[Aim of the task]:
From the records, pick out and copy each line containing "Left".

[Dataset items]
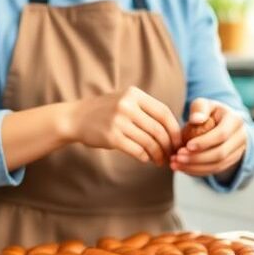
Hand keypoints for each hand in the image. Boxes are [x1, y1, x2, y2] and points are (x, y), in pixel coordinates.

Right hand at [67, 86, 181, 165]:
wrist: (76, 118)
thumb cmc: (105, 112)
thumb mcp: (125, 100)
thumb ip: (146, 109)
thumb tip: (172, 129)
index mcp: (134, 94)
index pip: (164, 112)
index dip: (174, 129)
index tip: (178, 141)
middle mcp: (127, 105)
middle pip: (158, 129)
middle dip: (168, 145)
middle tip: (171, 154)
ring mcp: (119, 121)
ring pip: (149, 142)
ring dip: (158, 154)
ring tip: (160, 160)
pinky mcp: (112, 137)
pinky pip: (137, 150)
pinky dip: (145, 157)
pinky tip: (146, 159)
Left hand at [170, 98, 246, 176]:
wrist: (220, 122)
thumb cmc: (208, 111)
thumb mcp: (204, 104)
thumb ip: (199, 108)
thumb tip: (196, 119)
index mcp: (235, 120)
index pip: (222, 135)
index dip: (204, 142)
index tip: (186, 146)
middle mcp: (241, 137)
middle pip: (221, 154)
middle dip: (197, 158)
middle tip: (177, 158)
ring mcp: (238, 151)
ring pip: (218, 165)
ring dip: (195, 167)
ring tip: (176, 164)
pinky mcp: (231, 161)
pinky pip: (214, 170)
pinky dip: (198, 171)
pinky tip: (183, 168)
==
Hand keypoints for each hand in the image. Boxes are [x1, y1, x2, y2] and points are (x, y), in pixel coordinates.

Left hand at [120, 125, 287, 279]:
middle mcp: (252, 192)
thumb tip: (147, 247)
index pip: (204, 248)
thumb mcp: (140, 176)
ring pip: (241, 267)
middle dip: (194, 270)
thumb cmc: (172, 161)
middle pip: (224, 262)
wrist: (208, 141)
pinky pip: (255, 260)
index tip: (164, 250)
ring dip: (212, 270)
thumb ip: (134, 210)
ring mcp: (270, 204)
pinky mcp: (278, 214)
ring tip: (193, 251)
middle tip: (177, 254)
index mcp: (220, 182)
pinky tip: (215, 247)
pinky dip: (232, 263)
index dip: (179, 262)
---
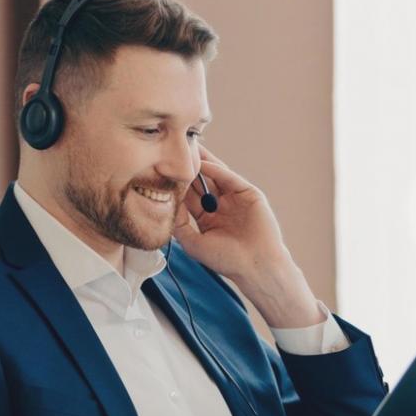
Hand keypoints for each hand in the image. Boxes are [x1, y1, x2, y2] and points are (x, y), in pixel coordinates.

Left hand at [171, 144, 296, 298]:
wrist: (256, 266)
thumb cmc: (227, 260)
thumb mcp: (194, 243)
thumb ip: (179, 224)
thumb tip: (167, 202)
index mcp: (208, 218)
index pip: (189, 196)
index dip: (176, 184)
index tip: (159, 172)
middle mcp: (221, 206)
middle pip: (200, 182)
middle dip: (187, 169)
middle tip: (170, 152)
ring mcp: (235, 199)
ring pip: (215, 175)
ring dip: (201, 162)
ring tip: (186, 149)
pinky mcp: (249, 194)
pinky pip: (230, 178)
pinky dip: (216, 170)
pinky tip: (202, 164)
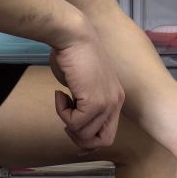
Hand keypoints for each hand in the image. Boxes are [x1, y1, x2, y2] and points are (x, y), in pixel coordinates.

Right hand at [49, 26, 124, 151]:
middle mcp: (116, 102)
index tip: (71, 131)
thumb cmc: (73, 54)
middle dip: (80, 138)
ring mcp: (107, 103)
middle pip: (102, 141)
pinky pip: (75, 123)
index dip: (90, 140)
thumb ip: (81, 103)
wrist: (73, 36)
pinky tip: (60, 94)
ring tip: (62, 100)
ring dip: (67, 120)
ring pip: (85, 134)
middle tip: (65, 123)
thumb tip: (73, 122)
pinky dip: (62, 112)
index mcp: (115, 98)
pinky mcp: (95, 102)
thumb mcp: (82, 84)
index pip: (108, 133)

[Answer box]:
Left hand at [170, 98, 246, 176]:
Left hand at [120, 125, 287, 279]:
Left hand at [171, 144, 296, 298]:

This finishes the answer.